One of the main reasons that GLAM became something that the Chapters took-up as their responsibility is because the WMF had specifically said "we're not doing that". If it had said "whoever is best placed to do it" then no volunteer or Chapter would have even bothered - under a "if the WMF is going to do it, why should I?" mentality.

This is aside from the legal issue of the WMF stepping out of its vigorously-defended legal position as "we're just the host of a website, not a publisher".

I'm sorry that this discussion has become quite divorced from the topic of this phabricator task!
But basically, I don't understand what the "partnerships" team at WMF is scoped to do. Do they meet external orgs and build a good rapport, and then introduce them to the local community? Or do they actually do "content partnerships" with them. The former is how we operate in GLAM. the latter is a centralisation/takeover. I'm not talking about things that are definitely within the WMF's responsibility (e.g. caching servers, WP Zero...), I'm talking about "content" and "outreach".

I disagree that WMF would always be best-placed, even where no previous relationship exists. There are advantages of culture and language that local groups and orgs often have over WMF. Additionally, the WMF's capacity to actually negotiate and execute partnerships is very limited, and would ipso facto be reserved for circumstances where there is either very large scale or some unique advantage to WMF being the partner. I agree even "facilitated" is overstating WMF's ideal involvement in most partnerships.

I typed that string, so let me explain, and sorry for the confusion in advance. I just learned that this caused a lot of distress here and in other channels.

"Wikimedia" really means "Wikimedia", and not "Wikimedia Foundation". "Wikimedia team" could be "WMF Strategic Partnerships" as much as "Wikimedia Finland", "Amical Wikimedia", etc.

Thanks to your reaction I see that a) the wording isn't clear but b) it doesn't need to be a team either. An individual wikimedian (volunteer or not) can be also a point of contact. And well, this point of contact is just recommended, not required. I'll edit that section to make all this clear.
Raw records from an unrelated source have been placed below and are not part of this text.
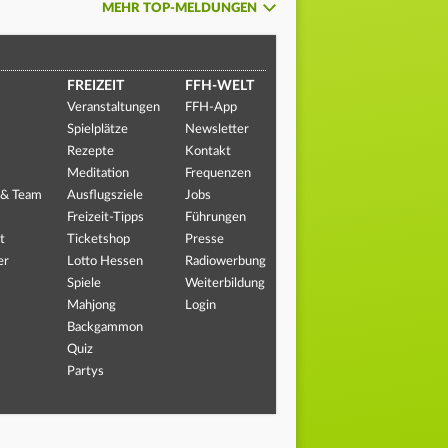
MEHR TOP-MELDUNGEN
FREIZEIT
FFH-WELT
Veranstaltungen
FFH-App
Spielplätze
Newsletter
Rezepte
Kontakt
Meditation
Frequenzen
 & Team
Ausflugsziele
Jobs
Freizeit-Tipps
Führungen
t
Ticketshop
Presse
er
Lotto Hessen
Radiowerbung
Spiele
Weiterbildung
Mahjong
Login
Backgammon
Quiz
Partys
Since the beginning of this project we have stated that GLAM was a successful precedent to watch and learn from. Most GLAM projects happen because there is a cultural institution willing to contribute, but also (and specially) because in most cases there are key wikimedians bridging between those organizations and Commons etc. This is the simple idea we want to apply here.

Please check https://www.wikidata.org/wiki/Wikidata:Wiki_Loves_Open_Data#Organizations_interested. Better?

Thanks indeed @Qgil :-) I'm delighted to hear that you're trying to emulate the 'GLAM approach', because we always set ourselves up to build a culture of decentralisation, local contacts, capacity development, every-project-is-different. [Quite the opposite approach to the way the Education program (now Wiki Ed Foundation) set themselves up, which was all about centralisation, formal structure, reporting hierarchy]

I adjusted your wording slightly to wikimediaN - since a wikimedian is a *person* but Wikimedia a concept/movement. This point is clear to me now, and I've adjusted Europeana's listing there as a result.
Do please advise me if there's more detail or clarification you'd like on the Europeana sub-page.

I've take my two broader questions about the role of the WMF partnerships team (which aren't directly relevant to this Phab ticket) over to Meta at the talkpage of WMF Partnerships FAQ. I assume that's the most appropriate place to ask. https://meta.wikimedia.org/wiki/Talk:WMF_Partnerships_FAQ

Do please advise me if there's more detail or clarification you'd like on the Europeana sub-page.

In the context of "Intent and plans of their contribution to Wikimedia", it would be useful to identify obstacles or dependencies that need to be solved in order to improve your contributions. For instance, I think you mentioned somewhere that you miss a SPARQL endpoint for Wikidata data.

This would help identifying which issues are being highlighted by open data orgs and, hopefully, it will help the prioritization of tasks.